You are looping such that you test not list == 'X'
then not range(2, 4) == 'X'
; obviously, neither is equal, so you print both times. Your logic can be dramatically simplified though. If the goal is to see if indices 2, 3 and 4 are all equal, just convert that slice of the list to a set
and check if the length is 1:
mylist = ['X', 'Y', 'X', 'X', 'X', 'Y'] # Changed list name; naming the list "list" leads to tears
if len(set(mylist[2:5])) == 1:
print("2, 3 and 4 equal")
else:
print("At least one not equal to the others")

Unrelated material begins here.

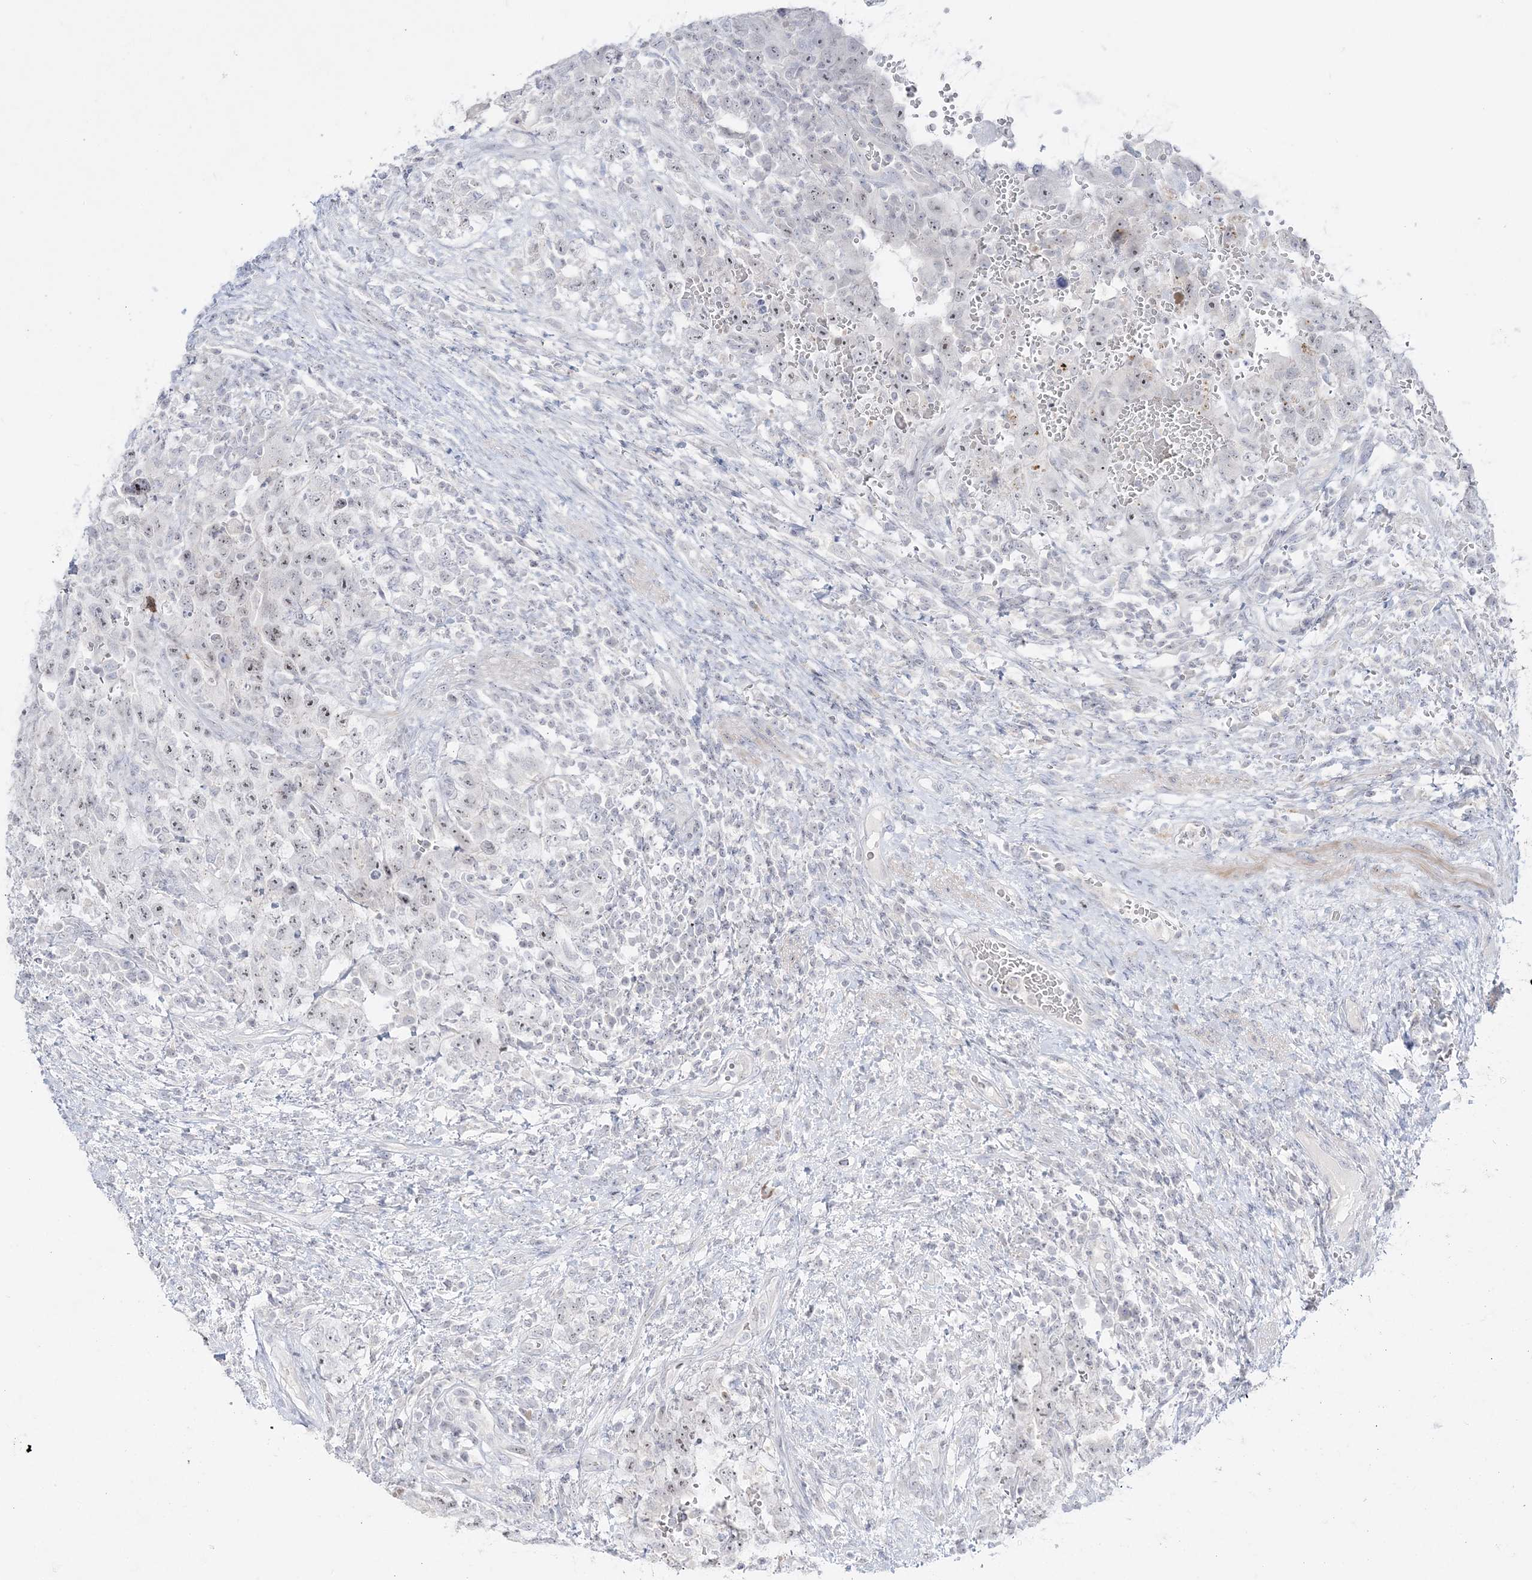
{"staining": {"intensity": "moderate", "quantity": "<25%", "location": "nuclear"}, "tissue": "testis cancer", "cell_type": "Tumor cells", "image_type": "cancer", "snomed": [{"axis": "morphology", "description": "Carcinoma, Embryonal, NOS"}, {"axis": "topography", "description": "Testis"}], "caption": "Immunohistochemical staining of human testis embryonal carcinoma shows low levels of moderate nuclear staining in about <25% of tumor cells.", "gene": "SH3BP4", "patient": {"sex": "male", "age": 26}}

You may also wish to check that mylist
is long enough (slicing will not raise an error if the slice doesn't get the three elements expected), as written this only tests that the list is at least 3 elements long and any elements from index 2 to 4 are equal if they exist.
If you know mylist
will always have at least five elements, and you prefer an exception when it is not, another solution is to check:
if mylist[2] == mylist[3] == mylist[4]:
print("2, 3 and 4 equal")
else:
print("At least one not equal to the others")
It's more verbose, but Python's chained comparisons mean you only load each value once, and unlike the other solution, it short-circuits; if index 2
is not equal to index 3
, it won't even bother to load index 4
, let alone compare it to the others.